- **SHORT EXERCISE 1**:
Could you quote the listing from its first line up to and including the line with "Ninth | Party: Génération.s -> RE", leaving the pictures out?

The point of optical illusions like “Duck-Rabbit” and “Young Woman or Old Woman” isn’t that one of the options is correct. Instead, the point is that both are right even if you have to toggle back and forth, taking turns, to see each separately.
I have yet to find a good term to describe this phenomenon where the thing we’re talking about is actually two things that orbit each other and never occupy the same space at the same time. It’s neither satire nor parody because one isn’t making fun of the other. It’s not interpretation because both comment on each other; with interpretation one interprets while the other gets interpreted. The Russian thinker Mikhail Bakhtin talked about dialogic ideas, which is close, but it misses the invisible extraness of what I’m talking about. You can live your life without penalty if you only see Bugs or Daffy. Toni Morrison’s short story “Recitatif” (no spoilers; go read it) is a powerful version of this phenomenon: once you see the extra context, your head explodes, and you can never unsee it, but it’s still a terrific story if you never notice the extra layer.

- **RECORDS SHOWN**:
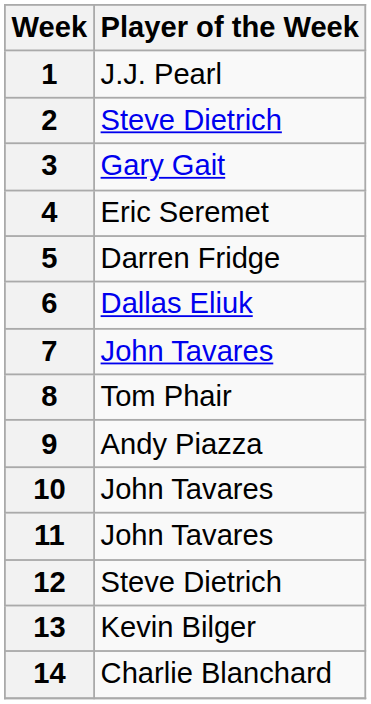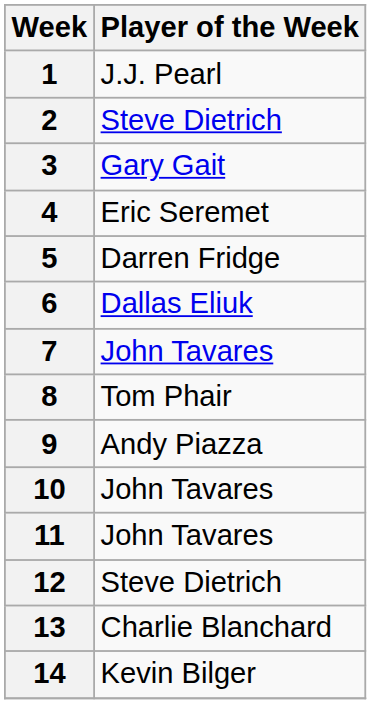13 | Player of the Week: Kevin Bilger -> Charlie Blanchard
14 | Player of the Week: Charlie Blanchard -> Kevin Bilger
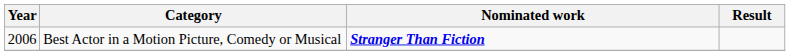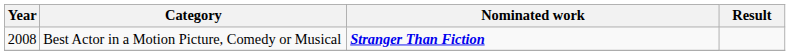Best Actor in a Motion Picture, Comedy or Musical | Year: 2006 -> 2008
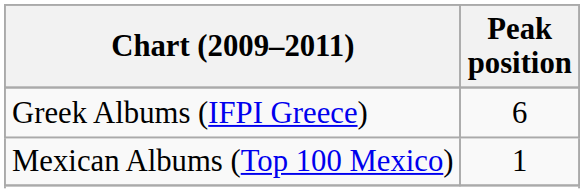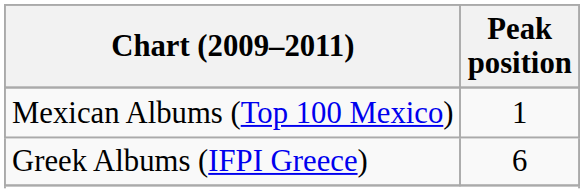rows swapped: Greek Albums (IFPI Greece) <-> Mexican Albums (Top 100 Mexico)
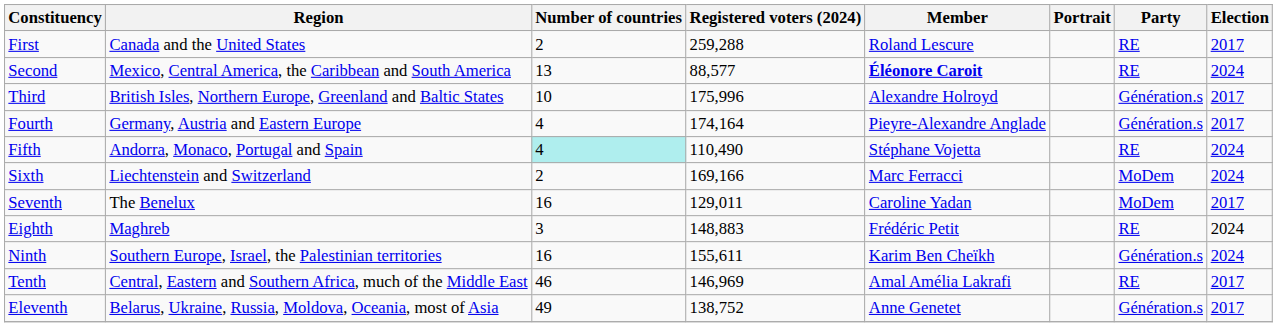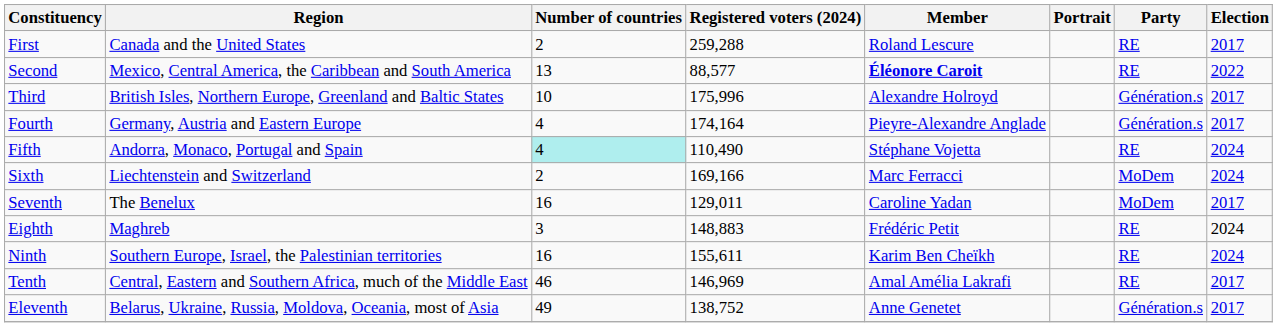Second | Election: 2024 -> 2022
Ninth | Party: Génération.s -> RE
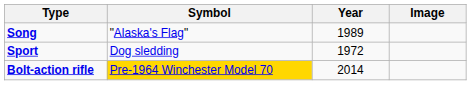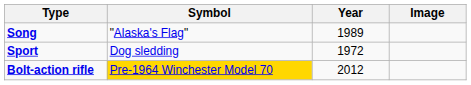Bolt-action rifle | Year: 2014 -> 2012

- **SHORT EXERCISE 2**:
Would you print the full passage about optical illusions and double-sided stories word for word?

- **COMPLETE ANSWER 1**:
13 | Player of the Week: Kevin Bilger -> Charlie Blanchard
14 | Player of the Week: Charlie Blanchard -> Kevin Bilger
Best Actor in a Motion Picture, Comedy or Musical | Year: 2006 -> 2008
rows swapped: Greek Albums (IFPI Greece) <-> Mexican Albums (Top 100 Mexico)
Second | Election: 2024 -> 2022
Ninth | Party: Génération.s -> RE

- **COMPLETE ANSWER 2**:
The point of optical illusions like “Duck-Rabbit” and “Young Woman or Old Woman” isn’t that one of the options is correct. Instead, the point is that both are right even if you have to toggle back and forth, taking turns, to see each separately.
I have yet to find a good term to describe this phenomenon where the thing we’re talking about is actually two things that orbit each other and never occupy the same space at the same time. It’s neither satire nor parody because one isn’t making fun of the other. It’s not interpretation because both comment on each other; with interpretation one interprets while the other gets interpreted. The Russian thinker Mikhail Bakhtin talked about dialogic ideas, which is close, but it misses the invisible extraness of what I’m talking about. You can live your life without penalty if you only see Bugs or Daffy. Toni Morrison’s short story “Recitatif” (no spoilers; go read it) is a powerful version of this phenomenon: once you see the extra context, your head explodes, and you can never unsee it, but it’s still a terrific story if you never notice the extra layer.